College Athletes Don't Need to Be Paid: A Response to Boyce Watkins' Article

Jeremy MeeksCorrespondent IJuly 10, 2008

Playing collegiate sports is mutually beneficial for both the players and the NCAA. The NCAA gets the better end of it, but it's still a good deal for players of all skill levels.

O.J. Mayo was the example used in Boyce Watkins' article, which contends that the NCAA should compensate its players on top of any scholarships. O.J. Mayo went to one year of school at USC. He was not able to go directly to the NBA. That wasn't the NCAA or USC's fault, that is the NBA rule.

Formerly, high-school players with top-level talent could go directly to the NBA, but that's no longer an option. However, no one forced O.J. Mayo to attend a university. If he didn't feel right about USC and Tim Floyd banking off his star talent, he could have chosen to wait out the required year by practicing his crossover and jump shot in a gym. But why would he want to do that? There are more than three dozen professional basketball leagues worldwide.

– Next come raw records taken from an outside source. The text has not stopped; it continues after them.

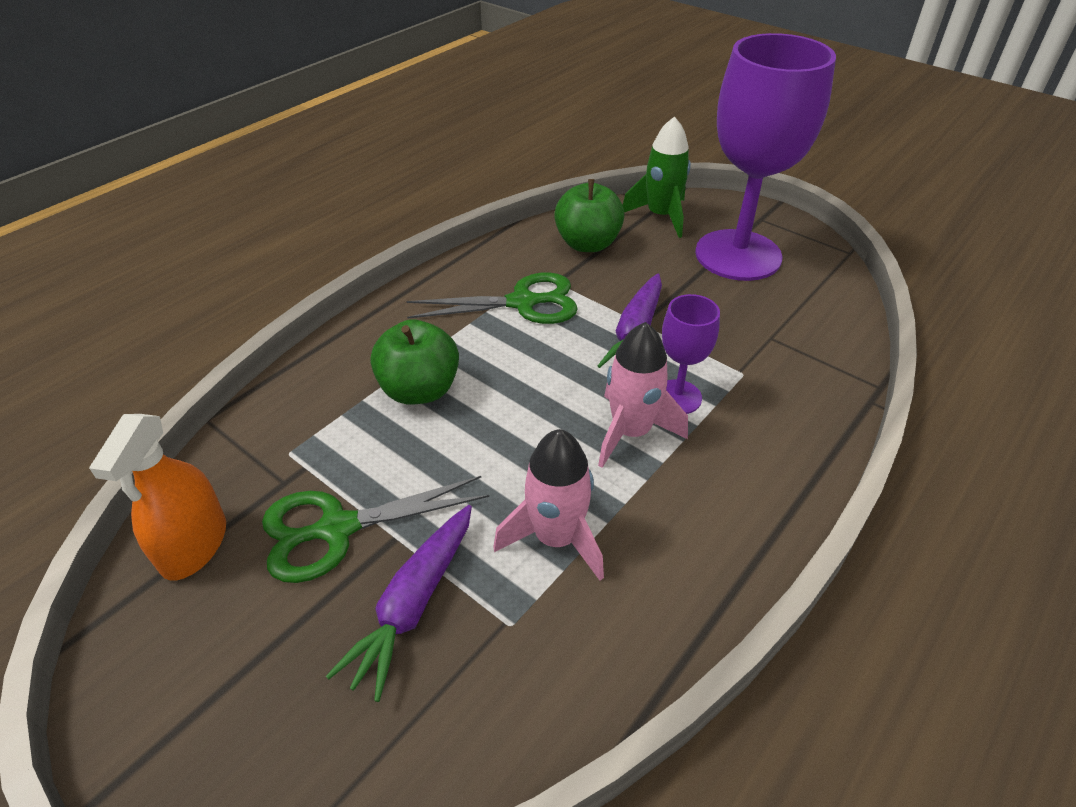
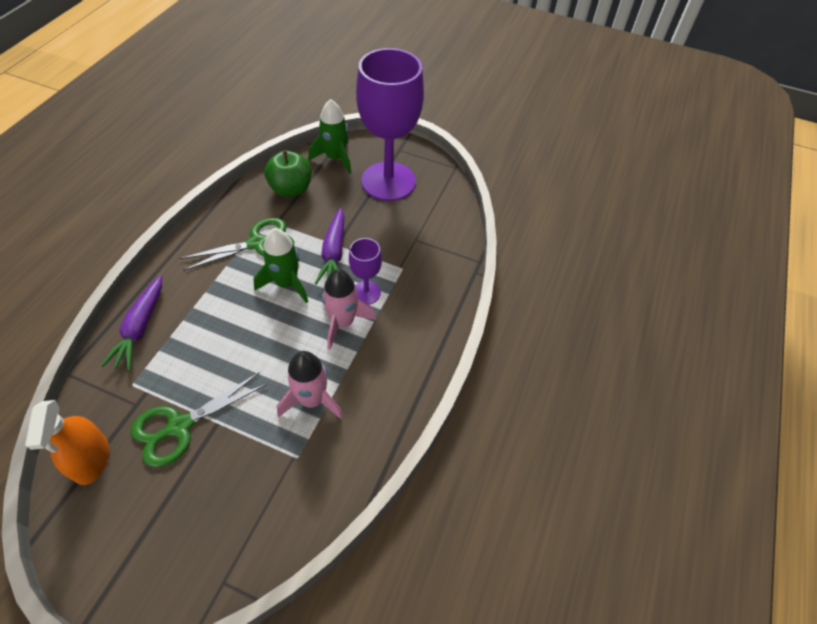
camera: 20 degrees left, 10 degrees up
purple carrot [326,505,472,702] -> purple carrot moved to [101,275,162,371]
green apple [370,319,459,405] -> none
none -> green rocket [253,228,308,303]

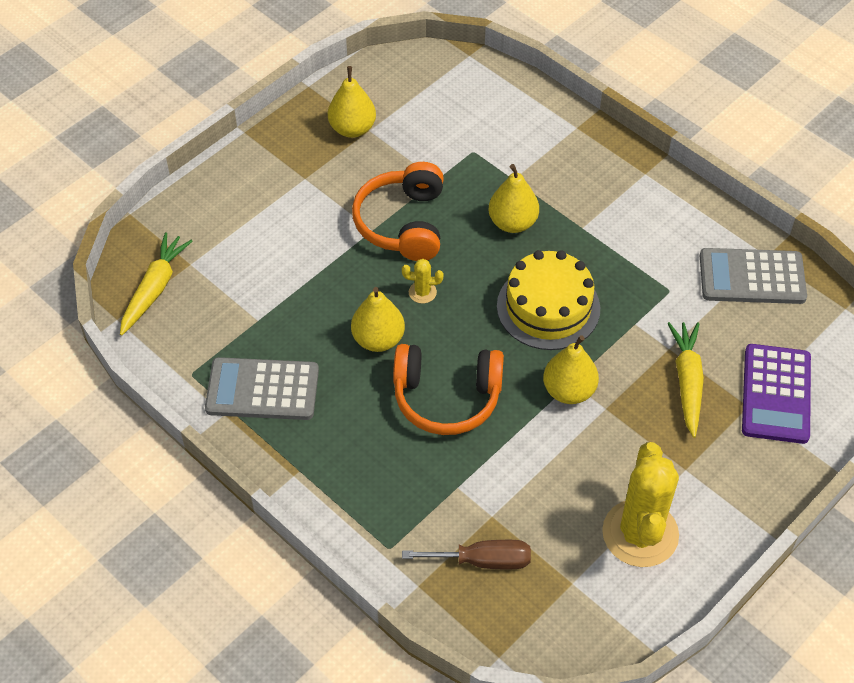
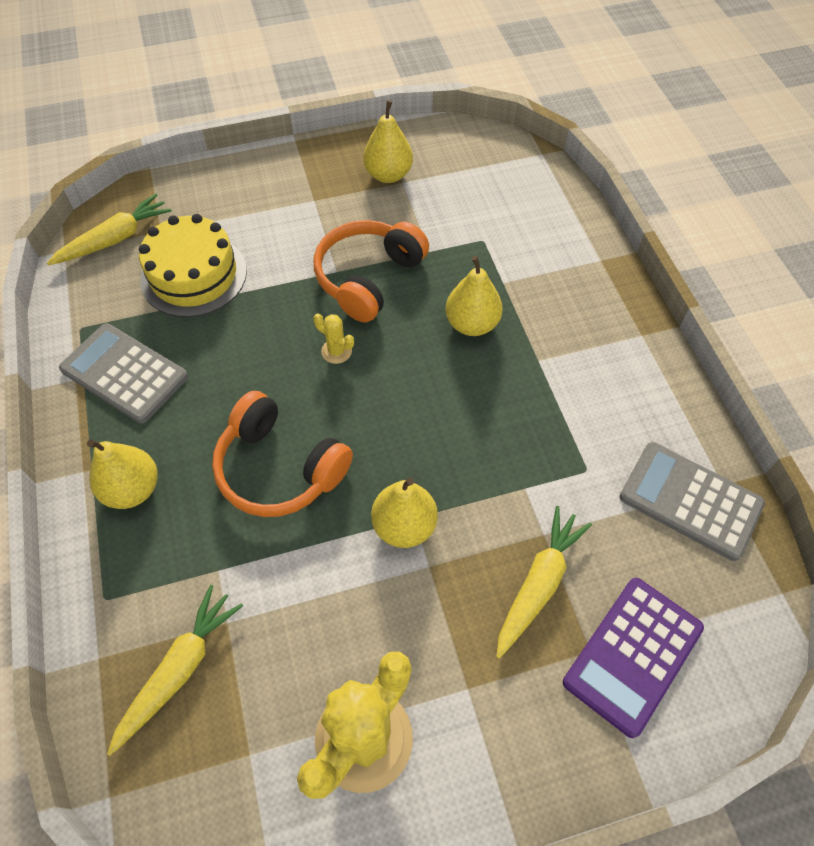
camera: 30 degrees right, 5 degrees up
yellow pear [351,287,405,352] -> yellow pear moved to [87,440,158,509]
brown screwdriver [402,540,531,569] -> yellow carrot [107,585,243,756]
yellow cake [497,250,600,350] -> yellow cake moved to [139,214,247,317]

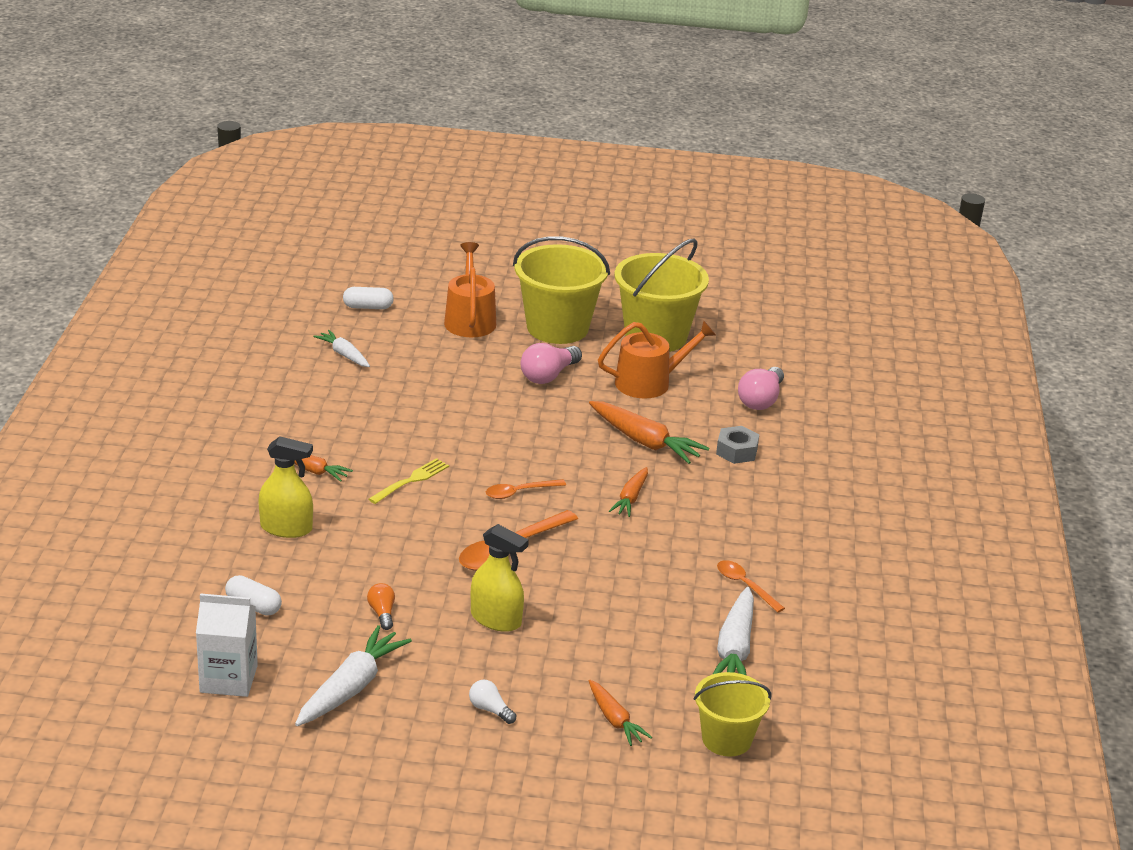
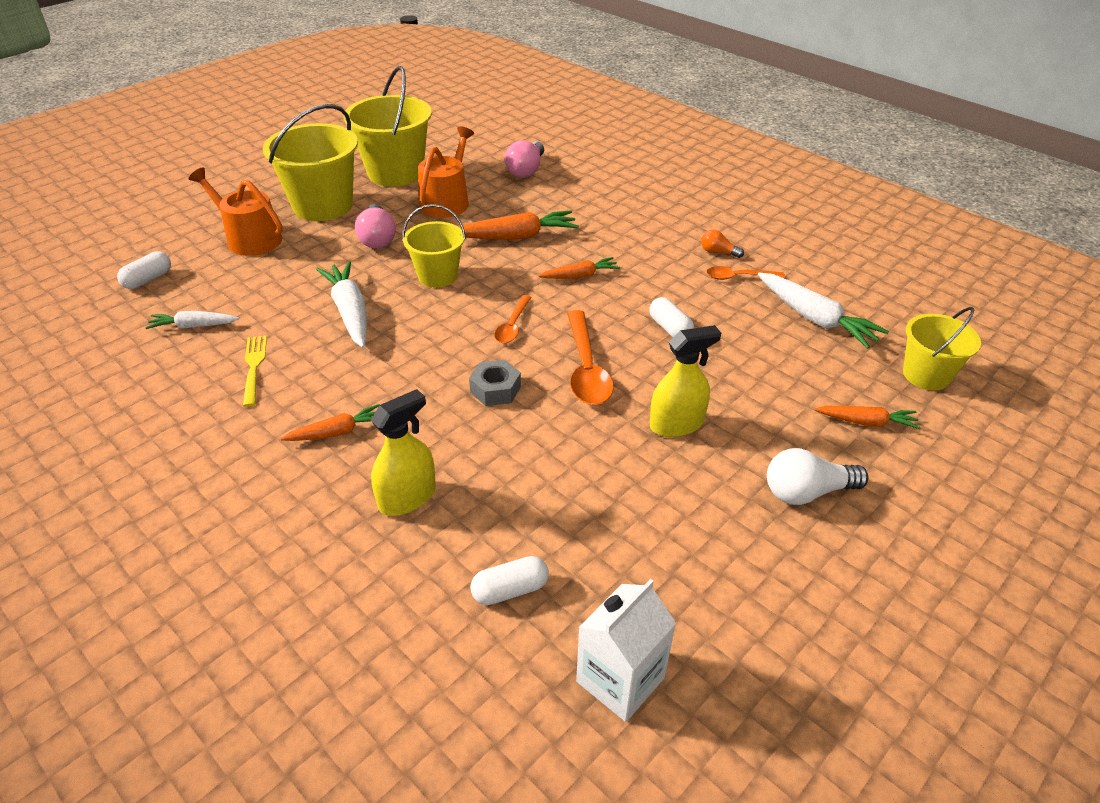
camera: 50 degrees left, 10 degrees up
white carrot [295,625,412,726] -> white carrot moved to [316,261,367,348]
orange light bulb [367,583,395,630] -> orange light bulb moved to [701,230,744,258]
yellow fork [369,458,449,504] -> yellow fork moved to [243,336,267,407]
white light bulb [469,680,516,724] -> white light bulb [767,448,868,505], size x1.75
orange carrot [609,467,648,517] -> orange carrot turned 75 degrees counterclockwise [539,257,620,279]
grey nut [716,426,759,464] -> grey nut moved to [469,360,521,406]
pink light bulb [738,367,784,410] -> pink light bulb turned 45 degrees clockwise [505,141,544,178]
none -> yellow bucket [402,204,466,288]
none -> white capsule [649,297,694,337]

He could get paid to play! Right out of high school! Sounds like we've got a viable alternative.

That sucks, though, that he might have to go overseas to get his "fair market value." There isn't as much exposure over there. Nike wouldn't know whether to give him a contract. He wouldn't be playing against the best that he could be.

Maybe he looks great, maybe he stinks it up. How would the NBA have graded him against different competition? Would he still go No. 3 in the draft after playing overseas for a year? Would anyone even know who O.J. Mayo was? 

Therein lies the rub: Mayo's payment at USC was the exposure afforded by major college basketball, ESPN, Los Angeles, the NCAA tournament, etc. Mayo's future earnings will likely be higher because he attended USC. Isn't that why most people go to college?

Mayo and other lottery-type talent are one case. The "guys who are superstars in college but don't have the body type or athleticism to compete in the NBA" could play overseas after college. Paul Shirley carved out a decent career playing basketball professionally, and no one would confuse him with a superstar. 

The other 95 percent of college basketball players? Make sure to get your free diploma!

With all due respect to Watkins, there is a difference between playing collegiate basketball and working in a sweatshop. These kids aren't forced labor. If they need to help support their family, they can take a day job at McDonald's or a hardware store. Nowhere is it written that one who has sports talent must be compensated for it.